Now there is another way besides from what I have suggested to handle the global state issue: introduce an object “virtual GL filesystem”:
That still requires direct interference with the creation and life-span of a shader object. So it can’t work with separate_shader_objects. Nor can it work with any extension that creates programs internally based on shader source that you provide unless it also exposes this interface.
Note that my suggestion above already has this functionality in it.
No, it does not. It simply forces the user to play their own variant of “the horrific #ifdef game” in his filesystem implementation instead. It doesn’t solve the problem; it just hands it to someone else.
Adding a new entry points is NOT a big deal, GL_EXT_direct_state_access adds a ton of them, and it did not matter. The .dll/.so made was not that much bigger.
It’s not a question of the number of entrypoints (though DSA defined quite a few functions of questionable merit. Seriously, was there a need for functions like glMultiTexParameteriEXT, which still depends on bound state even though getting rid of that was the point of DSA?). It’s a question of ease of use and integration with existing code.
You spoke of layered libraries. The global state of shading_language_include makes it easier to use layered libraries with includes precisely because it doesn’t add new entrypoints for compiling. Yes, it also means that layered libraries could in fact interfere with your filesystem. But the benefits of ease-of-use outweigh the risks.

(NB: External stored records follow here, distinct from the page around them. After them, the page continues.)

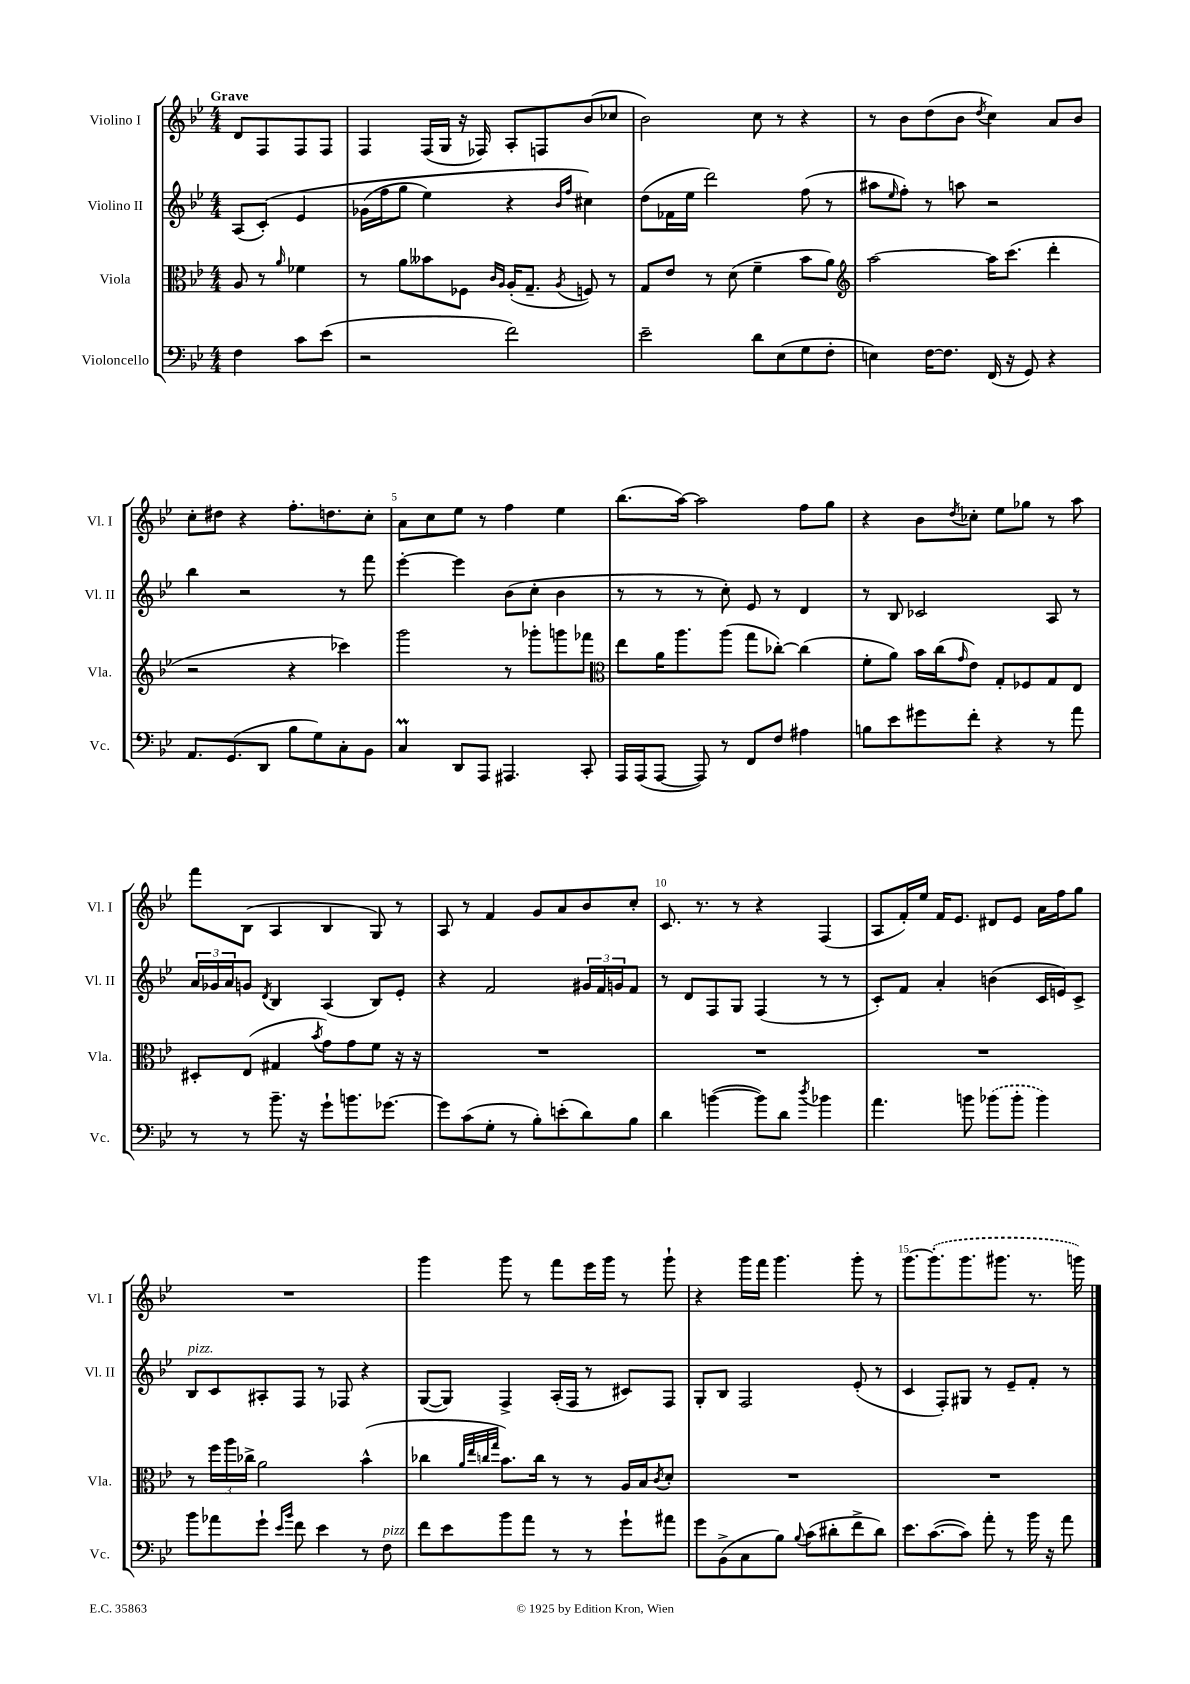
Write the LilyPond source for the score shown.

<<
\new StaffGroup <<
\new Staff = "s0" \with { instrumentName = "Violino I" shortInstrumentName = "Vl. I" } {
    \clef treble \key bes \major \numericTimeSignature \time 4/4 \partial 2 \tempo "Grave"
    d'8 f8 f8 f8 |
    f4 f16( g16 r16 fes16) a8-. f8 bes'8( ces''8 |
    bes'2) c''8 r8 r4 |
    r8 bes'8 d''8( bes'8 \acciaccatura { d''8 } c''4) a'8 bes'8 |
    c''8-. dis''8 r4 f''8.-. d''8. c''8-. |
    a'8 c''8 ees''8 r8 f''4 ees''4 |
    bes''8.( a''16~) a''2 f''8 g''8 |
    r4 bes'8 \acciaccatura { d''8 } ces''8-. ees''8 ges''8 r8 a''8 |
    f'''8 bes8( a4 bes4 g8) r8 |
    a8 r8 f'4 g'8 a'8 bes'8 c''8-. |
    c'8. r8. r8 r4 f4( |
    a8 f'16-.) ees''16 f'16 ees'8. dis'8 ees'8 a'16 f''16 g''8 |
    R1 |
    g'''4 g'''8 r8 f'''8 ees'''16 g'''16 r8 g'''8-! |
    r4 g'''16 f'''16 g'''4. g'''8-. r8 |
    g'''8.~ \once \slurDashed g'''8.-.( g'''8. gis'''8. r8. g'''16) \bar "|." |
}
\new Staff = "s1" \with { instrumentName = "Violino II" shortInstrumentName = "Vl. II" } {
    \clef treble \key bes \major \numericTimeSignature \time 4/4 \partial 2
    a8( c'8-.)\( ees'4 |
    ges'16( f''16 g''8 ees''4) r4 \grace { bes'16 f''16 } cis''4\) |
    d''8( fes'16 ees''16 d'''2) f''8( r8 |
    ais''8 \grace { ees''16 } f''8-.) r8 a''8 r2 |
    bes''4 r2 r8 f'''8 |
    ees'''4~-. ees'''4 bes'8( c''8-. bes'4 |
    r8 r8 r8 c''8-.) ees'8 r8 d'4 |
    r8 bes8 ces'2 a8 r8 |
    \tuplet 3/2 { a'16 ges'16 a'16 } g'8 \acciaccatura { d'8 } bes4 a4( bes8) ees'8-. |
    r4 f'2 \tuplet 3/2 { gis'16 f'16 g'16 } f'8 |
    r8 d'8 f8 g8 f4( r8 r8 |
    c'8-.) f'8 a'4-. b'4( c'16 e'16) c'8-> |
    bes8^\markup { \italic "pizz." } c'8 ais8-. f8 r8 fes8 r4 |
    g8~( g8) f4-> a16-.( f16 r8 cis'8) f8 |
    g8-. bes8 f2 ees'8-.( r8 |
    c'4 f8-.) gis8 r8 ees'8-- f'8-. r8 \bar "|." |
}
\new Staff = "s2" \with { instrumentName = "Viola" shortInstrumentName = "Vla." } {
    \clef alto \key bes \major \numericTimeSignature \time 4/4 \partial 2
    a8 r8 \grace { a'16 } fes'4 |
    r8 a'8 beses'8 fes8 \grace { c'16 a16 } a16-.( g8.-- \acciaccatura { a8 } f8) r8 |
    g8 ees'8 r8 d'8( f'4-- bes'8 a'8) |
    \clef treble a''2~ a''16 c'''8.( d'''4-. |
    r2 r4 ces'''4) |
    g'''2 r8 ges'''8-. g'''8 fes'''8 |
    \clef alto ees''8 a'16 a''8. a''8( g''8 ces''8~-.) ces''4( |
    f'8-. a'8) bes'16 c''16( \grace { g'16 } ees'8) g8-. fes8 g8 ees8 |
    dis8-. ees8( gis4 \acciaccatura { bes'8 } g'8) g'8 f'8 r16 r16 |
    R1 |
    R1 |
    R1 |
    r8 \tuplet 3/2 { f''16 a''16 ces''16-> } a'2 bes'4-^( |
    ces''4 \grace { a'32 ees''32 c''32 g''32 } bes'8.) c''16 r8 r8 a16 bes16 \acciaccatura { c'8 } d'8-. |
    R1 |
    R1 \bar "|." |
}
\new Staff = "s3" \with { instrumentName = "Violoncello" shortInstrumentName = "Vc." } {
    \clef bass \key bes \major \numericTimeSignature \time 4/4 \partial 2
    f4 c'8 ees'8( |
    r2 f'2) |
    ees'2-- d'8 ees8( g8 f8-. |
    e4) f16~ f8. f,16( r16 g,8) r4 |
    a,8. g,8.( d,8 bes8 g8) c8-. bes,8 |
    c4\prall d,8 a,,8 ais,,4. c,8-. |
    a,,16 a,,16( a,,8~ a,,8) r8 f,8 f8 ais4 |
    b8 ees'8 gis'8 f'8-. r4 r8 a'8 |
    r8 r8 bes'8.-- r16 g'8-! b'8. ges'8.~ |
    ges'8 c'8( g8-. r8 bes8-.) e'8-.( d'8) bes8 |
    d'4 b'4~( b'8) d'8 \acciaccatura { d''8 } bes'4 |
    a'4. b'8 \once \slurDashed bes'8( bes'8-. bes'4) |
    bes'8 aes'8 g'8-! \grace { ees'16 bes'16 } f'8 ees'4 r8 f8^\markup { \italic "pizz." } |
    f'8 ees'8 bes'8 a'8 r8 r8 g'8-! ais'8 |
    g'8 bes,8->( c8 bes8) \appoggiatura { bes8 } c'8( dis'8-. f'8-> dis'8) |
    ees'8. c'8.~( c'8) a'8-. r8 bes'16 r16 a'8 \bar "|." |
}
>>
>>
\layout { \context { \Score \override BarNumber.break-visibility = ##(#f #t #t) barNumberVisibility = #(every-nth-bar-number-visible 5) } }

Extensions need to work well with existing functionality and code. We’ve seen this time and again; people will not radically rewrite their rendering code on a whim. By making shading_language_include work with existing functions, it means that users don’t have to rewrite their code. They just add some simple initialization code and everything works perfectly. Because of this, they are more likely to actually use the feature.
Yes, this mode of thought lead directly to the weirdness of how array buffers are attached to attributes, the bind+gl*Pointer paradigm that confuses new users constantly. Even so, the ability to switch back and forth between buffer objects and client arrays with minimal code changes was instrumental to the widespread adoption of buffer objects. Yes, by now they should have corrected the API oversight, but at the time, it was a perfectly defensible and reasonable action.
And, in this case, there is no API strain caused by shading_language_include. The API is not made more obscure or difficult to use. It is plainly evident exactly what is happening: the filesystem that the user specified to OpenGL is being used for shader string inclusion, for all shader compilation. While the specific effect of shader compilation is now bound to certain global state, that’s essentially what you want when you’re talking about an include mechanism. Ultimately, any form of inclusion means that the result of compilation will be affected by state external to the shader object itself. Whether it is global GL state or some user-defined code.
Global state is not always a bad thing. Particularly when you’re dealing with a concept that is fundamentally global.